I have one last follow up question:
Are the CIGAR, 10th column, and MD tags all required in SAM to allow alignment viewing and correct calculations by MEGAN?
For example, let’s say I do not use frameshift-aware alignment. Then, in re-formatting a SAM I only include CIGAR, use * for the 10th column, and exclude all optional tags in the SAM. Will MEGAN still function properly? I just want to clarify if all of these fields must be present to enable desirable downstream features, or if some can be left out. Omitting some fields will reduce file sizes, but I would not do this if it disables key features in MEGAN. I will likely be using sam2rma rather than direct import into MEGAN, if that helps narrow down the answer.

Thanks again for your helpful suggestions!

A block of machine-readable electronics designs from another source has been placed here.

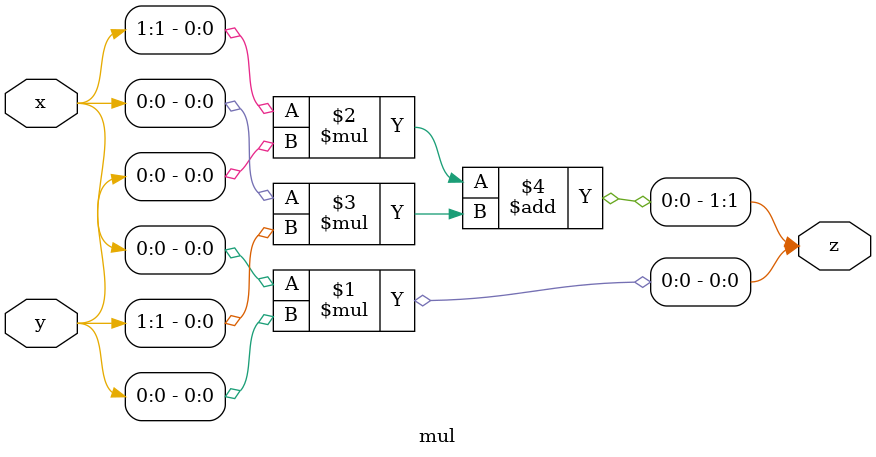
<source format=v>
`timescale 1ns / 1ps


 module mul(x,y,z);              
                
     input [1:0]x,y;
     output [1:0]z;
     
     assign z[0] = x[0] * y[0];
     assign z[1] = (x[1]*y[0]) + (x[0] * y[1]);
     
 endmodule

</source>
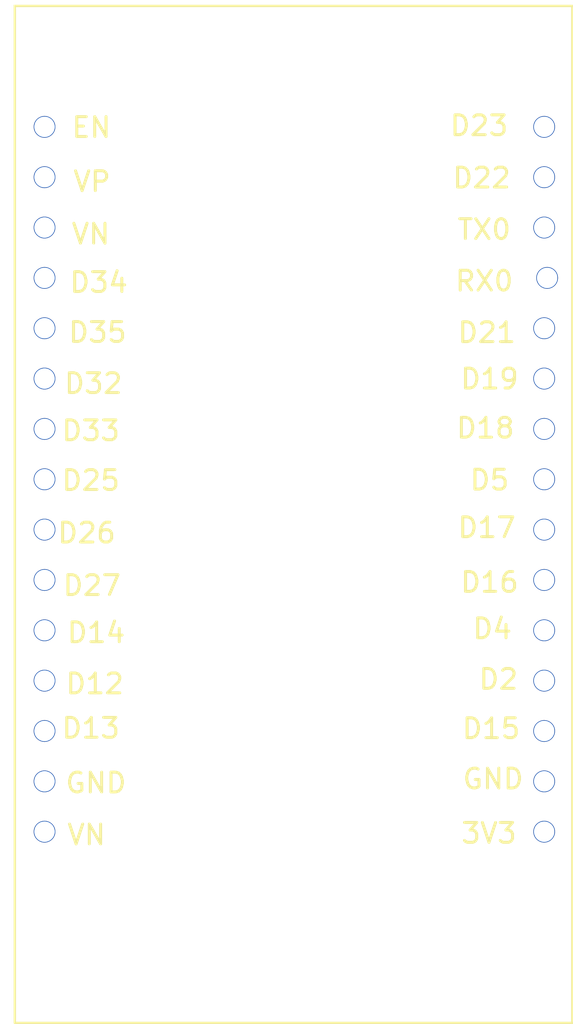
<source format=kicad_pcb>
(kicad_pcb (version 20211014) (generator pcbnew)

  (general
    (thickness 4.69)
  )

  (paper "A4")
  (layers
    (0 "F.Cu" signal "Front")
    (31 "B.Cu" signal "Back")
    (34 "B.Paste" user)
    (35 "F.Paste" user)
    (36 "B.SilkS" user "B.Silkscreen")
    (37 "F.SilkS" user "F.Silkscreen")
    (38 "B.Mask" user)
    (39 "F.Mask" user)
    (44 "Edge.Cuts" user)
    (45 "Margin" user)
    (46 "B.CrtYd" user "B.Courtyard")
    (47 "F.CrtYd" user "F.Courtyard")
    (49 "F.Fab" user)
  )

  (setup
    (stackup
      (layer "F.SilkS" (type "Top Silk Screen"))
      (layer "F.Paste" (type "Top Solder Paste"))
      (layer "F.Mask" (type "Top Solder Mask") (thickness 0.01))
      (layer "F.Cu" (type "copper") (thickness 0.035))
      (layer "dielectric 1" (type "core") (thickness 1.51) (material "FR4") (epsilon_r 4.5) (loss_tangent 0.02))
      (layer "In1.Cu" (type "copper") (thickness 0.035))
      (layer "dielectric 2" (type "prepreg") (thickness 1.51) (material "FR4") (epsilon_r 4.5) (loss_tangent 0.02))
      (layer "In2.Cu" (type "copper") (thickness 0.035))
      (layer "dielectric 3" (type "core") (thickness 1.51) (material "FR4") (epsilon_r 4.5) (loss_tangent 0.02))
      (layer "B.Cu" (type "copper") (thickness 0.035))
      (layer "B.Mask" (type "Bottom Solder Mask") (thickness 0.01))
      (layer "B.Paste" (type "Bottom Solder Paste"))
      (layer "B.SilkS" (type "Bottom Silk Screen"))
      (copper_finish "None")
      (dielectric_constraints no)
    )
    (pad_to_mask_clearance 0)
    (solder_mask_min_width 0.12)
    (pcbplotparams
      (layerselection 0x00010fc_ffffffff)
      (disableapertmacros false)
      (usegerberextensions false)
      (usegerberattributes true)
      (usegerberadvancedattributes true)
      (creategerberjobfile true)
      (svguseinch false)
      (svgprecision 6)
      (excludeedgelayer true)
      (plotframeref false)
      (viasonmask false)
      (mode 1)
      (useauxorigin false)
      (hpglpennumber 1)
      (hpglpenspeed 20)
      (hpglpendiameter 15.000000)
      (dxfpolygonmode true)
      (dxfimperialunits true)
      (dxfusepcbnewfont true)
      (psnegative false)
      (psa4output false)
      (plotreference true)
      (plotvalue true)
      (plotinvisibletext false)
      (sketchpadsonfab false)
      (subtractmaskfromsilk false)
      (outputformat 1)
      (mirror false)
      (drillshape 1)
      (scaleselection 1)
      (outputdirectory "")
    )
  )

  (net 0 "")
  (net 1 "unconnected-(U3-Pad1)")
  (net 2 "unconnected-(U3-Pad2)")
  (net 3 "unconnected-(U3-Pad3)")
  (net 4 "unconnected-(U3-Pad4)")
  (net 5 "unconnected-(U3-Pad5)")
  (net 6 "unconnected-(U3-Pad6)")
  (net 7 "unconnected-(U3-Pad7)")
  (net 8 "unconnected-(U3-Pad8)")

  (footprint "Esp32 Deckit v1:Esp32" (layer "F.Cu") (at 103.705 63.605))

)

</source>
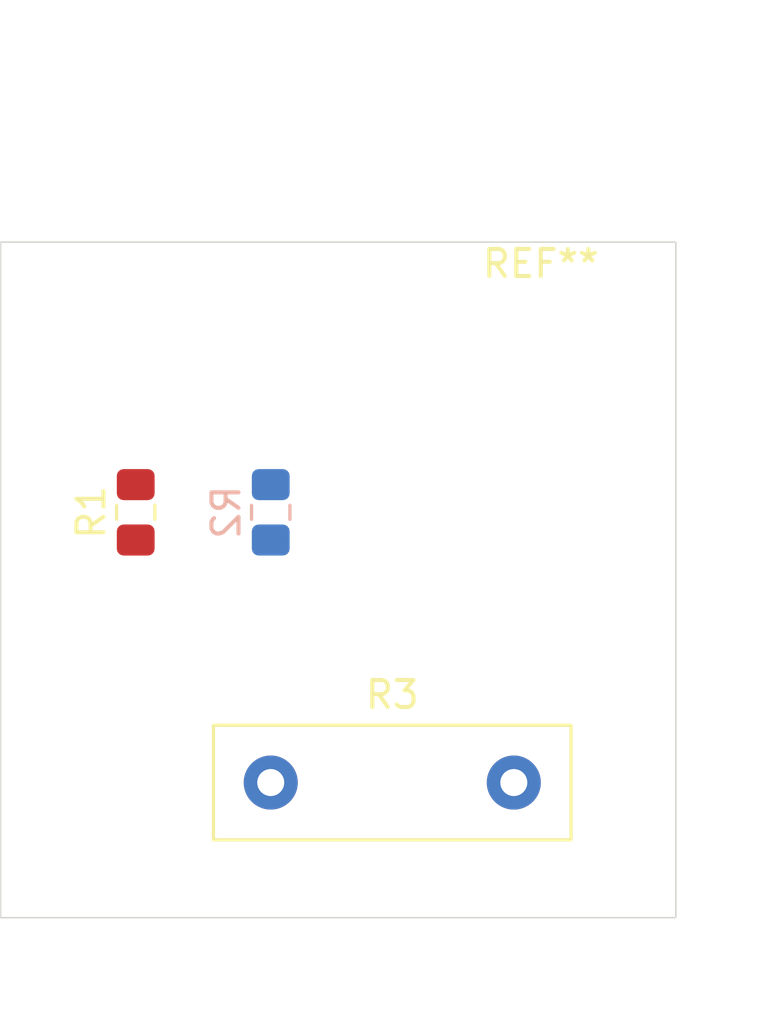
<source format=kicad_pcb>
(kicad_pcb (version 20221018) (generator pcbnew)

  (general
    (thickness 1.6)
  )

  (paper "A4")
  (layers
    (0 "F.Cu" signal)
    (31 "B.Cu" signal)
    (32 "B.Adhes" user "B.Adhesive")
    (33 "F.Adhes" user "F.Adhesive")
    (34 "B.Paste" user)
    (35 "F.Paste" user)
    (36 "B.SilkS" user "B.Silkscreen")
    (37 "F.SilkS" user "F.Silkscreen")
    (38 "B.Mask" user)
    (39 "F.Mask" user)
    (40 "Dwgs.User" user "User.Drawings")
    (41 "Cmts.User" user "User.Comments")
    (42 "Eco1.User" user "User.Eco1")
    (43 "Eco2.User" user "User.Eco2")
    (44 "Edge.Cuts" user)
    (45 "Margin" user)
    (46 "B.CrtYd" user "B.Courtyard")
    (47 "F.CrtYd" user "F.Courtyard")
    (48 "B.Fab" user)
    (49 "F.Fab" user)
  )

  (setup
    (pad_to_mask_clearance 0)
    (pcbplotparams
      (layerselection 0x00010fc_ffffffff)
      (plot_on_all_layers_selection 0x0000000_00000000)
      (disableapertmacros false)
      (usegerberextensions false)
      (usegerberattributes false)
      (usegerberadvancedattributes false)
      (creategerberjobfile false)
      (dashed_line_dash_ratio 12.000000)
      (dashed_line_gap_ratio 3.000000)
      (svgprecision 6)
      (plotframeref false)
      (viasonmask false)
      (mode 1)
      (useauxorigin false)
      (hpglpennumber 1)
      (hpglpenspeed 20)
      (hpglpendiameter 15.000000)
      (dxfpolygonmode true)
      (dxfimperialunits true)
      (dxfusepcbnewfont true)
      (psnegative false)
      (psa4output false)
      (plotreference true)
      (plotvalue true)
      (plotinvisibletext false)
      (sketchpadsonfab false)
      (subtractmaskfromsilk false)
      (outputformat 1)
      (mirror false)
      (drillshape 1)
      (scaleselection 1)
      (outputdirectory "")
    )
  )

  (net 0 "")

  (footprint "Resistor_SMD:R_0805_2012Metric_Pad1.15x1.40mm_HandSolder" (layer "F.Cu") (at 105 35 90))

  (footprint "Resistor_THT:R_Box_L13.0mm_W4.0mm_P9.00mm" (layer "F.Cu") (at 110 45))

  (footprint "MountingHole:MountingHole_2.1mm" (layer "F.Cu") (at 120 29))

  (footprint "Resistor_SMD:R_0805_2012Metric_Pad1.15x1.40mm_HandSolder" (layer "B.Cu") (at 110 35 -90))

  (gr_line (start 100 25) (end 100 50)
    (stroke (width 0.05) (type solid)) (layer "Edge.Cuts") (tstamp 00000000-0000-0000-0000-00005ea7192f))
  (gr_line (start 125 25) (end 125 50)
    (stroke (width 0.05) (type solid)) (layer "Edge.Cuts") (tstamp 00000000-0000-0000-0000-00005ea76efc))
  (gr_line (start 100 25) (end 125 25)
    (stroke (width 0.05) (type solid)) (layer "Edge.Cuts") (tstamp 00000000-0000-0000-0000-00005ea76f1d))
  (gr_line (start 100 50) (end 125 50)
    (stroke (width 0.05) (type solid)) (layer "Edge.Cuts") (tstamp eb88665f-f4a5-4024-9e6d-ee323df0995d))

)

</source>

Daniel · July 31, 2020, 8:32am

All fields have to be present for MEGAN to recreate the alignment.
Using SAM for long reads is not ideal.

The best way to solve this would be to use DAA format and then to merge the DAA files. it would be fantastic if DIAMOND provided a merge command that allowed one to merge multiple DAA files into a single one. I will suggest this to Benjamin Buchfink.

dportik · July 31, 2020, 5:15pm

Hi Daniel,
I agree, the DAA merger would be ideal.

I should also mention that it is currently not possible to use the --range-culling feature of DIAMOND blastx without using the -F (frameshift-aware) option. This is unfortunately what produces the illegal CIGAR strings. However, --range-culling is an important aspect for long reads. One workaround I have found is just to set an absurdly high penalty to frameshifts. For example, using -F 2000 (or higher) instead of -F 15. This more or less prevents frameshifts but allows multiple gene hits for a read.

I appreciate the discussion we’ve had about these topics. Thanks for all of your hard work on MEGAN and its support tools!

Daniel · August 4, 2020, 7:04am

Yes, it would be good if the two DIAMOND options were decoupled. For such DIAMOND feature requests, please visit http://www.diamondsearch.org, which is maintained by Benjamin Buchfink, who is working on the DIAMOND code.
(Benjamin said that he will look into implementing a merge command so that DIAMOND can be used to merge multiple DAA files.)